Quoted text.

###

Between 2006 and 2019, the Parliament carried out fact-finding missions on peace, security and conflicts in the areas of the Great Lakes, the Democratic Republic of Congo, Darfur in the Sudan, Central African Republic, Chad, Saharawi Arab Democratic Republic, Mali, Libya, South Sudan, Burundi and Niger.

== Challenges ==

=== Elections ===

==== General Elections ====
While the goal of the Pan-African Parliament is to hold free and fair elections, there are many factors that limit elections from meeting these qualifications. Delegates are elected by their respective member states, and malpractice in elections such as intimidation of the electorate and the rigging of the election results are not uncommon in Africa. In some Member States this takes the form of Electoral Commissions colluding with political leaders and publish inauthentic results. There is only so much that the Pan-African Parliament can do to ensure that elections are being conducted in a manner that creates a truly democratic environment in the Parliament, and thus they are limited by their member states in accomplishing this goal.

###

Tasks for this exercise.
[1] List every section heading in the passage on the Pan-African Parliament.
[2] Answer these from the passage on the Pan-African Parliament:
(a) Between which years did the Parliament carry out fact-finding missions?
(b) Who elects the delegates?
(c) In some Member States, which bodies collude with political leaders?
The material that follows has nothing to do with the passage on the Pan-African Parliament.

Dataset.
###

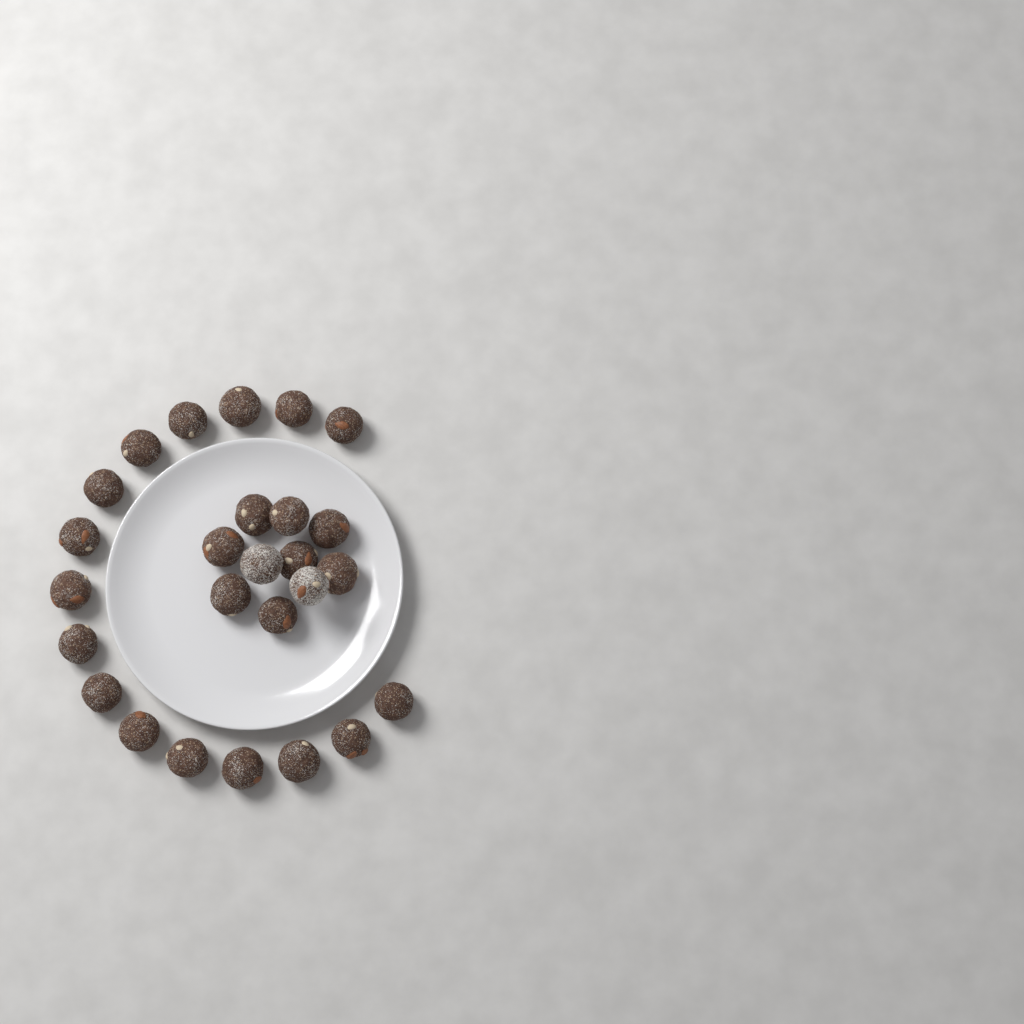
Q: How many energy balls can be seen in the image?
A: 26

###

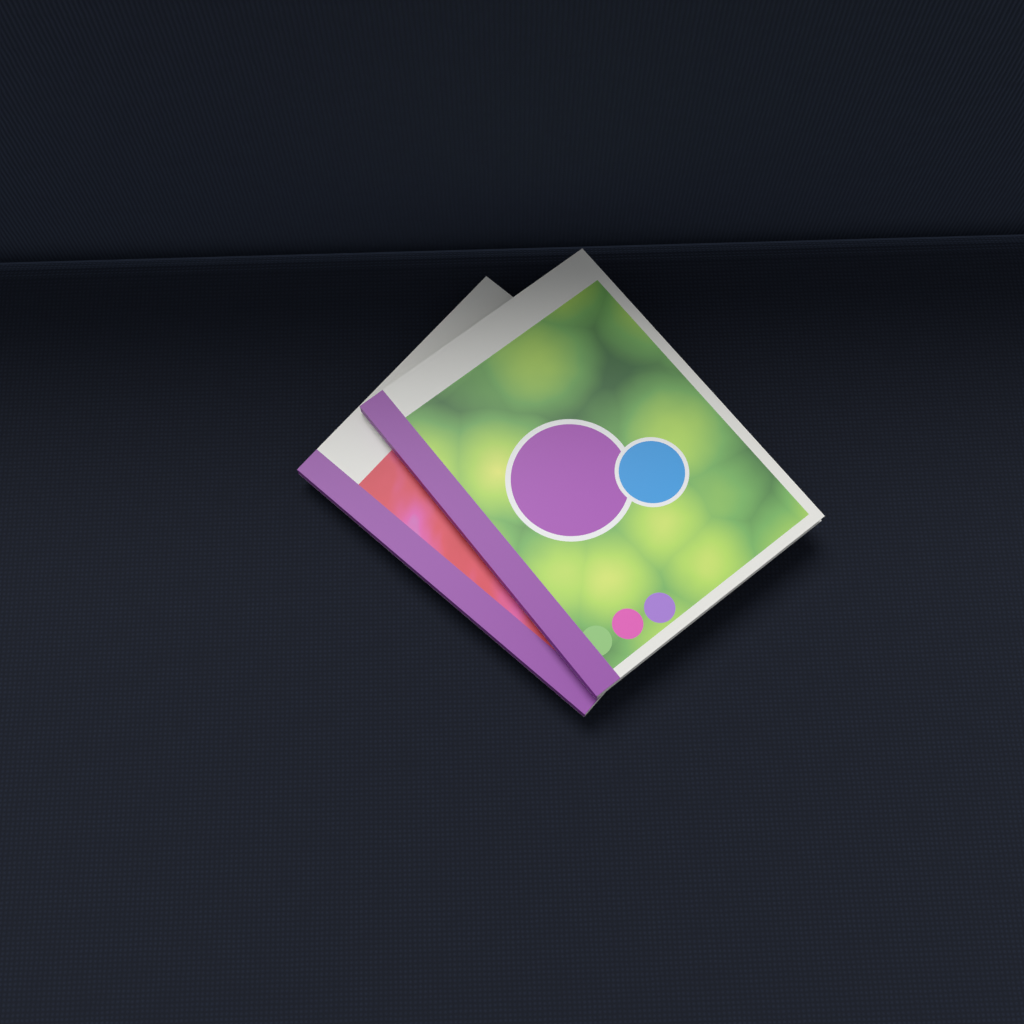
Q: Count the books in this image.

###

Outputs for the tasks.
[1]
Challenges
Elections
General Elections

[2]
(a) 2006 and 2019
(b) Their respective member states
(c) Electoral Commissions